TO DO — Instruction for the data below: set down exactly the lines from the line with "48: (344, 78, 1.96)" to the line with "57: (402, 88, 2.00)", inclusive, and no others.

Saved data entries
=== Begin Enclosure ===

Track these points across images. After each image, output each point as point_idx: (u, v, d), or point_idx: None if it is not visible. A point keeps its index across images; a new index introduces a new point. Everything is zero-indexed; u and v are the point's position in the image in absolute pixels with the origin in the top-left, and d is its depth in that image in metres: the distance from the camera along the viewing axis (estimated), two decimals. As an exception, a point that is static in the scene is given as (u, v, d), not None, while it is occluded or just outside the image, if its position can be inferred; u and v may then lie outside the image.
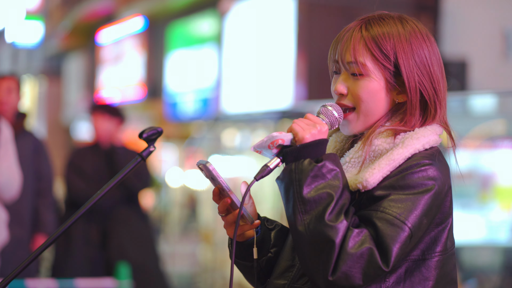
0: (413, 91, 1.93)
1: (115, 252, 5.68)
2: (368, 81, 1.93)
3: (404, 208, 1.81)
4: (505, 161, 8.14)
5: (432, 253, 1.88)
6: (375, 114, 1.95)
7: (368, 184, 1.85)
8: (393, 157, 1.87)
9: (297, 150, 1.85)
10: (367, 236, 1.79)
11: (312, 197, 1.80)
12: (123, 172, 2.06)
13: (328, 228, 1.78)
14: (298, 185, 1.82)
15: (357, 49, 1.93)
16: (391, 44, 1.93)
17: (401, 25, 1.96)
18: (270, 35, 10.56)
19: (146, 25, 14.93)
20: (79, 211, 2.04)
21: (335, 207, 1.79)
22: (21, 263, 2.00)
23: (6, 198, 4.25)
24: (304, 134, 1.85)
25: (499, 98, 7.16)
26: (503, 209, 8.14)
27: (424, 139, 1.90)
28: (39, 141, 5.40)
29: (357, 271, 1.77)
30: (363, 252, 1.77)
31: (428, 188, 1.84)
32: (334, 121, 1.93)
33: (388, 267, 1.78)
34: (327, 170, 1.82)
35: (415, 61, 1.93)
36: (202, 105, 12.46)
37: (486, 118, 8.43)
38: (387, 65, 1.93)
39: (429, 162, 1.86)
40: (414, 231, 1.81)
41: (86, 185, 5.71)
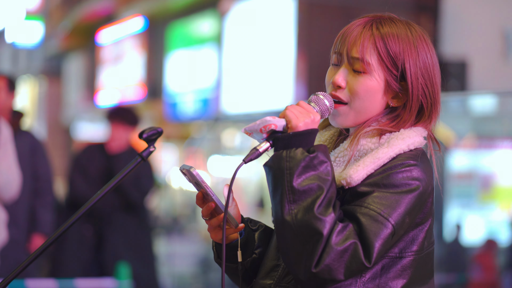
0: (415, 98, 1.93)
1: (109, 255, 5.66)
2: (368, 79, 1.93)
3: (388, 205, 1.82)
4: (505, 161, 8.14)
5: (409, 251, 1.88)
6: (367, 113, 1.95)
7: (352, 181, 1.86)
8: (378, 156, 1.87)
9: (289, 137, 1.84)
10: (351, 231, 1.79)
11: (302, 188, 1.80)
12: (123, 172, 2.06)
13: (316, 220, 1.78)
14: (289, 173, 1.81)
15: (366, 47, 1.92)
16: (399, 48, 1.93)
17: (409, 30, 1.96)
18: (270, 35, 10.57)
19: (146, 25, 14.93)
20: (79, 211, 2.04)
21: (324, 199, 1.79)
22: (16, 264, 2.00)
23: (5, 198, 4.25)
24: (298, 122, 1.85)
25: (499, 98, 7.17)
26: (503, 209, 8.15)
27: (409, 140, 1.91)
28: (36, 141, 5.38)
29: (340, 265, 1.77)
30: (347, 247, 1.77)
31: (413, 188, 1.84)
32: (325, 111, 1.92)
33: (370, 263, 1.79)
34: (318, 161, 1.81)
35: (420, 68, 1.93)
36: (202, 105, 12.46)
37: (486, 118, 8.43)
38: (392, 68, 1.93)
39: (414, 163, 1.87)
40: (396, 229, 1.82)
41: (88, 186, 5.70)
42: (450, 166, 8.16)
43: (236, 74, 11.41)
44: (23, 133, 5.31)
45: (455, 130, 8.25)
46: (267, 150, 1.89)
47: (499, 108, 7.99)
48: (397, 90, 1.94)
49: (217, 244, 2.05)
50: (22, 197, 5.08)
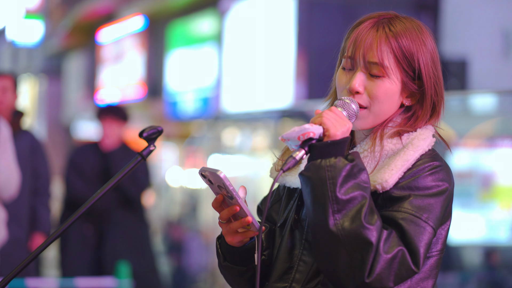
0: (429, 96, 1.94)
1: (111, 253, 5.67)
2: (388, 83, 1.92)
3: (426, 209, 1.82)
4: (505, 160, 8.14)
5: (435, 251, 1.89)
6: (386, 114, 1.95)
7: (387, 185, 1.84)
8: (406, 158, 1.87)
9: (327, 146, 1.82)
10: (396, 239, 1.79)
11: (346, 197, 1.78)
12: (123, 171, 2.06)
13: (365, 230, 1.76)
14: (332, 183, 1.79)
15: (383, 51, 1.91)
16: (413, 47, 1.92)
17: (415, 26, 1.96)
18: (270, 34, 10.57)
19: (146, 24, 14.93)
20: (79, 211, 2.04)
21: (368, 207, 1.78)
22: (19, 262, 2.00)
23: (5, 197, 4.26)
24: (336, 131, 1.83)
25: (499, 97, 7.16)
26: (503, 209, 8.14)
27: (428, 140, 1.92)
28: (36, 140, 5.39)
29: (390, 273, 1.77)
30: (395, 254, 1.77)
31: (443, 189, 1.86)
32: (352, 116, 1.90)
33: (419, 269, 1.79)
34: (358, 169, 1.80)
35: (431, 65, 1.94)
36: (202, 104, 12.46)
37: (486, 118, 8.43)
38: (408, 69, 1.92)
39: (438, 164, 1.88)
40: (436, 231, 1.84)
41: (85, 185, 5.71)
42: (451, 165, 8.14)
43: (236, 73, 11.41)
44: (23, 132, 5.32)
45: (455, 129, 8.25)
46: (303, 158, 1.85)
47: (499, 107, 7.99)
48: (414, 90, 1.94)
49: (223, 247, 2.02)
50: (22, 196, 5.09)
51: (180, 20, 13.57)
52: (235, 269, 2.03)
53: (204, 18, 12.65)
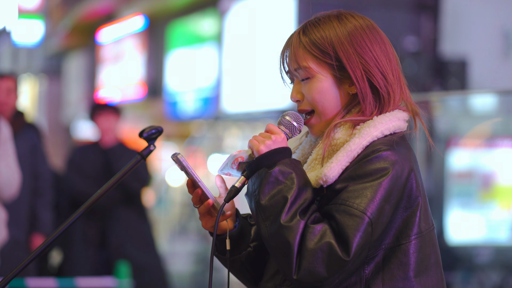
0: (360, 78, 1.95)
1: (115, 251, 5.68)
2: (316, 82, 1.97)
3: (362, 197, 1.83)
4: (505, 160, 8.14)
5: (406, 237, 1.88)
6: (333, 110, 1.98)
7: (328, 179, 1.88)
8: (350, 148, 1.89)
9: (255, 162, 1.91)
10: (326, 230, 1.82)
11: (269, 203, 1.85)
12: (123, 171, 2.06)
13: (283, 230, 1.82)
14: (256, 194, 1.87)
15: (298, 55, 1.99)
16: (328, 40, 1.97)
17: (338, 21, 1.99)
18: (270, 34, 10.57)
19: (146, 24, 14.93)
20: (79, 210, 2.04)
21: (291, 208, 1.83)
22: (19, 263, 2.00)
23: (5, 197, 4.26)
24: (259, 147, 1.91)
25: (499, 97, 7.17)
26: (503, 208, 8.15)
27: (382, 125, 1.92)
28: (36, 140, 5.40)
29: (319, 266, 1.80)
30: (322, 246, 1.80)
31: (385, 173, 1.85)
32: (294, 129, 1.98)
33: (349, 257, 1.80)
34: (281, 174, 1.86)
35: (355, 50, 1.95)
36: (202, 104, 12.46)
37: (486, 117, 8.43)
38: (328, 61, 1.96)
39: (385, 148, 1.88)
40: (374, 219, 1.83)
41: (86, 184, 5.71)
42: (451, 165, 8.16)
43: (236, 73, 11.40)
44: (24, 132, 5.33)
45: (455, 129, 8.25)
46: (245, 183, 1.94)
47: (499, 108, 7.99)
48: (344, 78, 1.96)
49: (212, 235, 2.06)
50: (22, 197, 5.09)
51: (180, 20, 13.57)
52: (221, 259, 2.08)
53: (204, 18, 12.65)
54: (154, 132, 2.12)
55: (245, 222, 2.07)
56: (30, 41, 21.04)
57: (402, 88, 2.00)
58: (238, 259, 2.06)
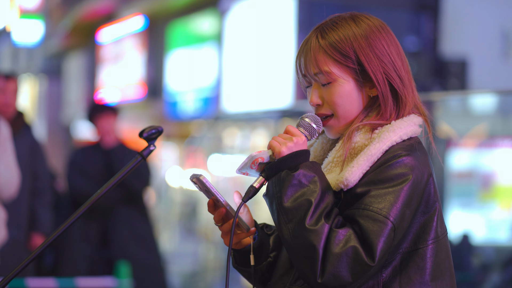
0: (381, 82, 1.96)
1: (116, 250, 5.68)
2: (338, 86, 1.97)
3: (385, 202, 1.84)
4: (505, 160, 8.14)
5: (424, 241, 1.90)
6: (353, 113, 1.99)
7: (349, 183, 1.89)
8: (370, 152, 1.90)
9: (276, 164, 1.91)
10: (351, 235, 1.82)
11: (292, 206, 1.85)
12: (124, 171, 2.06)
13: (309, 233, 1.82)
14: (278, 196, 1.87)
15: (319, 59, 1.98)
16: (349, 44, 1.97)
17: (354, 23, 2.00)
18: (270, 34, 10.57)
19: (146, 24, 14.93)
20: (79, 210, 2.04)
21: (315, 211, 1.83)
22: (18, 263, 2.00)
23: (4, 197, 4.27)
24: (281, 148, 1.91)
25: (499, 97, 7.17)
26: (503, 208, 8.15)
27: (400, 130, 1.93)
28: (35, 141, 5.41)
29: (344, 270, 1.81)
30: (347, 251, 1.81)
31: (406, 178, 1.86)
32: (313, 132, 1.98)
33: (374, 262, 1.81)
34: (304, 177, 1.86)
35: (375, 53, 1.96)
36: (202, 104, 12.46)
37: (486, 117, 8.43)
38: (350, 65, 1.97)
39: (405, 153, 1.89)
40: (397, 224, 1.84)
41: (88, 184, 5.71)
42: (451, 165, 8.16)
43: (236, 73, 11.41)
44: (24, 132, 5.33)
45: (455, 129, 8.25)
46: (264, 184, 1.95)
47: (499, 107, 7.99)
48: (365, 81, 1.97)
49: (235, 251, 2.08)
50: (22, 197, 5.10)
51: (180, 20, 13.57)
52: (242, 270, 2.09)
53: (204, 18, 12.65)
54: (154, 132, 2.12)
55: (263, 233, 2.08)
56: (30, 41, 21.04)
57: (413, 91, 2.02)
58: (259, 270, 2.07)
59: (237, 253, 2.07)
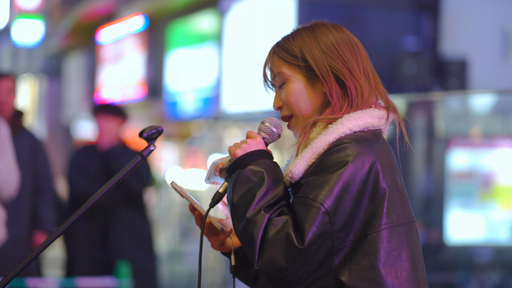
0: (325, 74, 2.01)
1: (116, 251, 5.68)
2: (290, 85, 2.05)
3: (320, 189, 1.89)
4: (505, 160, 8.15)
5: (373, 227, 1.91)
6: (309, 110, 2.05)
7: (293, 175, 1.96)
8: (315, 145, 1.95)
9: (232, 166, 1.99)
10: (287, 222, 1.88)
11: (240, 202, 1.93)
12: (123, 171, 2.06)
13: (248, 224, 1.90)
14: (230, 195, 1.96)
15: (273, 63, 2.09)
16: (295, 43, 2.06)
17: (307, 29, 2.09)
18: (270, 34, 10.57)
19: (146, 24, 14.93)
20: (79, 210, 2.05)
21: (257, 204, 1.90)
22: (19, 262, 2.01)
23: (4, 196, 4.27)
24: (235, 151, 2.00)
25: (499, 97, 7.17)
26: (503, 208, 8.15)
27: (350, 122, 1.97)
28: (36, 139, 5.41)
29: (278, 255, 1.86)
30: (280, 237, 1.87)
31: (343, 164, 1.90)
32: (273, 135, 2.06)
33: (303, 245, 1.86)
34: (252, 174, 1.94)
35: (321, 48, 2.03)
36: (202, 104, 12.46)
37: (486, 117, 8.43)
38: (297, 62, 2.04)
39: (347, 141, 1.93)
40: (331, 209, 1.88)
41: (88, 184, 5.70)
42: (451, 165, 8.16)
43: (236, 72, 11.41)
44: (24, 132, 5.34)
45: (455, 129, 8.25)
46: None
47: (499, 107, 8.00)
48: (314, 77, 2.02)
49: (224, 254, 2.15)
50: (24, 196, 5.10)
51: (180, 20, 13.57)
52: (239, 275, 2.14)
53: (204, 18, 12.65)
54: (154, 132, 2.13)
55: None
56: (30, 41, 21.04)
57: (372, 84, 2.04)
58: (250, 273, 2.12)
59: (226, 256, 2.14)
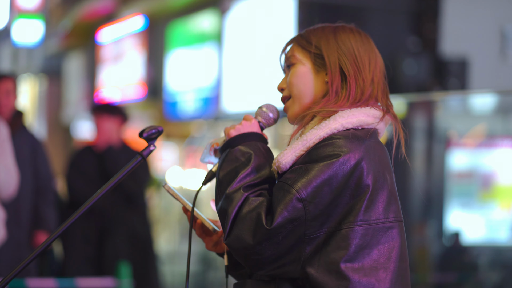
0: (332, 64, 2.04)
1: (114, 252, 5.67)
2: (296, 68, 2.10)
3: (298, 176, 1.91)
4: (505, 160, 8.15)
5: (348, 223, 1.91)
6: (307, 95, 2.08)
7: (280, 164, 1.97)
8: (306, 138, 1.96)
9: (225, 145, 2.03)
10: (262, 203, 1.91)
11: (224, 178, 1.97)
12: (123, 171, 2.06)
13: (226, 199, 1.94)
14: (218, 171, 2.01)
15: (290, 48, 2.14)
16: (315, 34, 2.10)
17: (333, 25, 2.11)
18: (270, 34, 10.57)
19: (146, 24, 14.93)
20: (79, 210, 2.05)
21: (239, 182, 1.94)
22: (18, 263, 2.01)
23: (3, 196, 4.27)
24: (229, 131, 2.04)
25: (499, 97, 7.17)
26: (503, 208, 8.15)
27: (342, 119, 1.97)
28: (36, 140, 5.41)
29: (246, 233, 1.89)
30: (251, 215, 1.90)
31: (329, 158, 1.91)
32: (269, 119, 2.13)
33: (271, 226, 1.87)
34: (240, 153, 1.98)
35: (336, 41, 2.06)
36: (202, 104, 12.46)
37: (486, 118, 8.44)
38: (309, 48, 2.08)
39: (337, 137, 1.93)
40: (307, 197, 1.88)
41: (87, 185, 5.69)
42: (451, 165, 8.16)
43: (236, 73, 11.41)
44: (23, 132, 5.33)
45: (455, 129, 8.25)
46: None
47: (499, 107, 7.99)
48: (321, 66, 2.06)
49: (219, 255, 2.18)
50: (24, 197, 5.10)
51: (180, 20, 13.57)
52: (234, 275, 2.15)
53: (204, 18, 12.65)
54: (154, 132, 2.13)
55: None
56: (30, 41, 21.04)
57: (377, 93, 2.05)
58: (245, 273, 2.11)
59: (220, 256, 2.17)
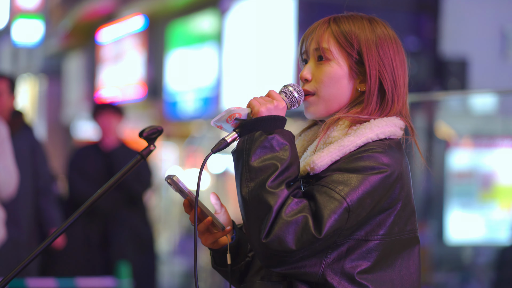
0: (373, 78, 1.97)
1: (116, 252, 5.68)
2: (331, 67, 1.99)
3: (346, 184, 1.85)
4: (505, 160, 8.15)
5: (375, 235, 1.90)
6: (336, 100, 2.00)
7: (315, 166, 1.90)
8: (343, 143, 1.91)
9: (252, 123, 1.91)
10: (305, 207, 1.84)
11: (258, 166, 1.86)
12: (123, 171, 2.06)
13: (267, 194, 1.83)
14: (247, 154, 1.87)
15: (322, 37, 2.00)
16: (356, 35, 1.99)
17: (369, 23, 2.02)
18: (270, 34, 10.57)
19: (146, 24, 14.93)
20: (79, 210, 2.05)
21: (279, 177, 1.85)
22: (17, 263, 2.01)
23: (3, 196, 4.27)
24: (260, 108, 1.91)
25: (499, 97, 7.17)
26: (503, 208, 8.15)
27: (378, 129, 1.94)
28: (35, 140, 5.41)
29: (290, 236, 1.81)
30: (298, 219, 1.82)
31: (374, 171, 1.87)
32: (294, 101, 1.98)
33: (321, 235, 1.82)
34: (277, 143, 1.87)
35: (378, 52, 1.98)
36: (202, 104, 12.46)
37: (486, 118, 8.43)
38: (350, 51, 1.98)
39: (379, 150, 1.90)
40: (353, 207, 1.84)
41: (88, 185, 5.70)
42: (451, 165, 8.16)
43: (236, 72, 11.41)
44: (23, 132, 5.33)
45: (455, 128, 8.25)
46: (236, 140, 1.94)
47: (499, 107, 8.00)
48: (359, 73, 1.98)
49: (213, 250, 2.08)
50: (23, 196, 5.10)
51: (180, 20, 13.57)
52: (221, 271, 2.09)
53: (204, 18, 12.65)
54: (154, 132, 2.12)
55: (241, 233, 2.08)
56: (30, 41, 21.04)
57: (404, 104, 2.03)
58: (237, 270, 2.07)
59: (215, 253, 2.07)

=== End Enclosure ===

OUTPUT BELOW —
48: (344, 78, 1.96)
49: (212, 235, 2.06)
50: (22, 197, 5.09)
51: (180, 20, 13.57)
52: (221, 259, 2.08)
53: (204, 18, 12.65)
54: (154, 132, 2.12)
55: (245, 222, 2.07)
56: (30, 41, 21.04)
57: (402, 88, 2.00)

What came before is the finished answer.